EU seeks to outlaw live facial scanning
Draft proposal part of AI regulations
Risky uses of artificial intelligence that threaten people’s safety or rights such as live facial scanning should be banned or tightly controlled, European Union officials said Wednesday as they outlined an ambitious package of proposed regulations to rein in the rapidly expanding technology.
The draft regulations from the EU’s executive commission include rules for applications deemed high risk such as AI systems to filter out school, job or loan applicants. They would also ban artificial intelligence outright in a few cases considered too risky, such as government “social scoring” systems that judge people based on their behavior.
The proposals are the 27-nation bloc’s latest move to maintain its role as the world’s standardbearer for technology regulation, as it tries to keep up with the world’s two big tech superpowers, the U.S. and China. EU officials say they are taking a four-level “riskbased
approach” that seeks to balance important rights such as privacy against the need to encourage innovation.
“With these landmark rules, the EU is spearheading the development of new global norms to make sure AI can be trusted,” Margrethe Vestager, the European Commission’s executive vice president for the digital age, said in a statement. “By setting the standards, we can pave the way for to ethical technology worldwide and ensure that the EU remains competitive along the way.”
To be sure, the draft rules have a long way to go before they take effect. They need to be reviewed by the European Parliament and the European Council and could be amended in a process that could take several years, though officials declined to give a specific time frame.

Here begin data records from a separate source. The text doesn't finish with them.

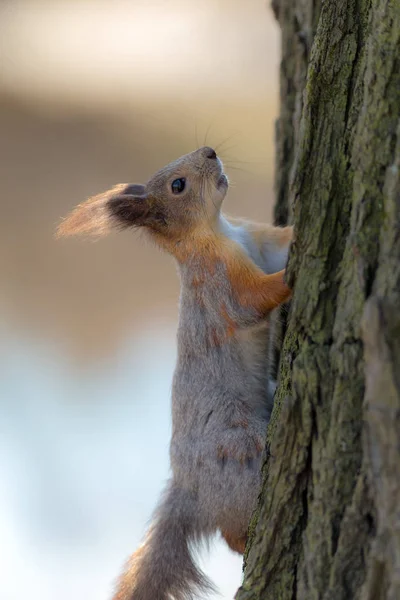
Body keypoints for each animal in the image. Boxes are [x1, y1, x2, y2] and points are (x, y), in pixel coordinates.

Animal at [56, 146, 292, 600]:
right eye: (177, 186)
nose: (210, 152)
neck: (217, 232)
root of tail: (190, 487)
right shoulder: (222, 285)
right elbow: (255, 299)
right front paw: (296, 271)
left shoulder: (255, 241)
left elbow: (278, 245)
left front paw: (298, 231)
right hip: (238, 455)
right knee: (230, 528)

Previous EU tech regulation efforts have been far reaching and influential, earning it a reputation as a pioneer. Vestager, also the bloc’s competition chief, filed aggressive antitrust challenges against Silicon Valley giants like Google years before such action became fashionable. The EU was also early to the data privacy battle with stringent rules known as General Data Protection Regulation, or GDPR, that became the de facto global standard.

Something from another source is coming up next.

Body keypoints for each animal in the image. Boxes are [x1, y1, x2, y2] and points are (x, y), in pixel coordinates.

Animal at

However, results have been mixed: Google still retains its online dominance and EU privacy cases against global tech companies are backed up. Officials are also working on updating the EU’s digital rulebook to protect internet users from harmful material or rogue traders.
Under the AI proposals, unacceptable uses would also include manipulating behavior, exploiting children’s vulnerabilities or using subliminal techniques.
“It can be a case where a toy uses voice systems to manipulate a child into doing something dangerous,” Vestager told a media briefing. “Such uses have no place in Europe and therefore we propose to ban them.”
The proposals include a prohibition in principle on controversial “remote biometric identification,” such as the use of live facial recognition to pick people out of crowds in real time, because “there is no room for mass surveillance in our society,” Vestager said.
There will, however, be an exception for narrowly defined law enforcement purposes such as searching for a missing child or a wanted person or preventing a terror attack. But some EU lawmakers and digital rights groups want the carve-out removed over fears it could be used by authorities to justify widespread future use of the technology, which they say is intrusive and inaccurate.
Biometric and mass surveillance technology “in our public spaces undermines our freedom and threatens our open societies,” said Patrick Breyer, an EU Pirate party lawmaker. “We cannot allow the discrimination of certain groups of people and the false incrimination of countless individuals by these technologies”
Other AI applications are considered high risk because they “interfere with important aspects of our lives,” Vestager said, including criminal courts, law enforcement, critical infrastructure such as transportation — think software for self-driving cars — and management of migration, asylum and border control. But their use is allowed provided operators follow rules including using high quality data to minimize discrimination and having a human in charge.
Herbert Swaniker, a technology lawyer at law firm Clifford Chance, compared the proposals to GDPR, which affect companies worldwide.